I have heard that slitting the neck in a cone in allowing them to bleed out helps a lot with the meat... I don't know if this is true because I'm new to processing chickens and won't be starting until the springtime.

Bleeding them out helps the meat quality. There are different ways to bleed them out. Some people use the cone method, I use a hatchet and stump. There are others.

I've also heard that allowing them to rest in a refrigerator from 2 to 4 days will help the meat be tender as well...

After an animal dies rigor mortis sets up. If yo cook it before rigor mortis sets up you will be OK. If you age it until after rigor mortis passes you'll be OK. If you cook it before rigor mortis passes you will not be OK.

There are three things that people often get confused about this.

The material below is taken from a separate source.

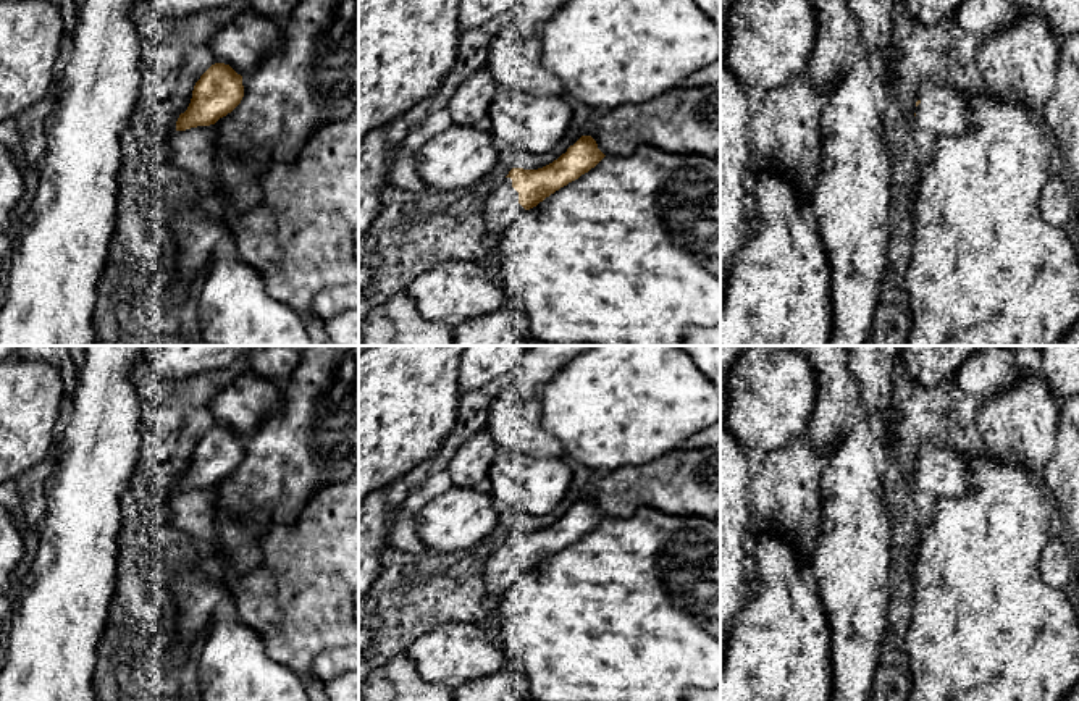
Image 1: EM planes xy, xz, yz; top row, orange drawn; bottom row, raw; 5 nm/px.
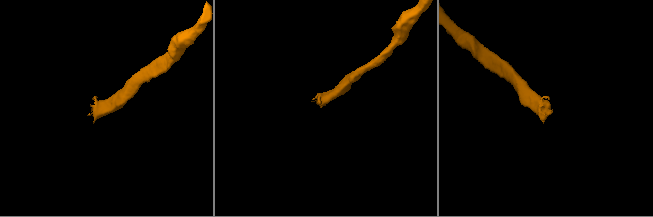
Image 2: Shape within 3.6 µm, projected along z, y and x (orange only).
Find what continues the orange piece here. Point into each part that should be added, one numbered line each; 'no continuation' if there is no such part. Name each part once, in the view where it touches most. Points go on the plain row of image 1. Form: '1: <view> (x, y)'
1: xz (501, 570)

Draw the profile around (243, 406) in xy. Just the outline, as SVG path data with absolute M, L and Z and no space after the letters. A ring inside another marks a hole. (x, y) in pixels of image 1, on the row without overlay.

Aging and brining are typically done to young birds, marinading is often really helpful on older birds but can add flavor to young birds if it is not overdone.

Aging is where you keep the bird cool until rigor mortis passes. There are different ways to do that, but aging is just to get past rigor mortis.

Brining is where you soak the bird in a liquid solution with salt while it ages or for a portion of the time that it is aging. You can use other additional ingredients but the standard is salt, preferably kosher or canning salt. The salt adds some flavor but the big thing is that it causes the bird to absorb water. The meat is moister than it would be otherwise. This moisture is especially good if you or grilling or frying. The more salt in the brine the less time it needs to brine.

Marinading is where you soak the meat in an acid solution, usually vinegar or wine but beer works. people have a lot of different recipes for a marinade. The acid dissolves some of the connective tissue in the meat and makes it a lot less chewy. This works best for older birds. The longer it soaks the more it affects the texture. Keep it in the marinade too long and it can get mushy, especially young birds.